Home > News > Daily News > China’s central bank steps up .....

News

China’s central bank steps up efforts to ensure market stability

  • Author:naky
  • Source:www.diecastingpartsupplier.com
  • Release on:2015-07-10
Chinese authorities have ramped up their attempts to restore investor confidence in the country’s tumbling stock markets, setting the stage for another turbulent week of trading on the Shanghai and Shenzhen stock exchanges.
The China Securities Regulatory Commission said in a brief statement late last night that the central bank would “uphold market stability” by providing liquidity to China Securities Finance, a state entity that makes margin financing available to brokers.
The regulator’s announcement came after brokers, fund managers and groups planning initial public offerings pledged to help stabilise market confidence over the weekend. The CSRC had said on Friday that CSF’s capital would be quadrupled to Rmb100bn ($16bn).
CSF could, in turn, lend to a Rmb120bn investment fund that 21 brokerages are launching to support the market. “With 17 per cent of market cap supported by margin financing, the government will do anything to prevent a real market collapse,” said Carl Walter, a China securities expert
Investors have lost almost $3tn in paper gains — equivalent to about one-third of China’s annual economic output — since the two exchanges’ began their headlong retreat from highs last month. The Shanghai and Shenzhen indices fell 5.8 per cent and 5.4 per cent respectively on Friday, capping their worst three-week decline in more than 20 years.
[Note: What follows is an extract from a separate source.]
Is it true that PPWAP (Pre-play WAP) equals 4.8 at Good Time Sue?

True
Measures to support the market include the voluntary suspension of IPOs by 28 companies that had received earlier approvals to float on the Shanghai and Shenzhen stock exchanges, and a pledge by 25 fund managers to help stabilise the market by buying units in their own funds and holding on to shares for at least a year
Fraser Howie, an expert on China’s capital markets, said: “Almost every one of these measures reeks of panic and is very short-sighted. It’s going to be another crazy week.”
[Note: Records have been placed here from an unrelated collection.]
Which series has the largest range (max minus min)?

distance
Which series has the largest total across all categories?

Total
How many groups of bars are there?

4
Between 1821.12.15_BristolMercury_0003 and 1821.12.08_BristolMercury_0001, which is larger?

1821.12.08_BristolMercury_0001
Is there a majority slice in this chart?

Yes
The Securities Association of China said that the 21 brokers contributing to a market stabilisation fund would not sell stocks as long as the Shanghai Composite index remained below 4,500. It added that its members, which had “full confidence in China’s capital markets”, would also buy back their own shares to support the market. The Shanghai market closed on Friday at 3,686.92, about 20 per cent below the association’s target level.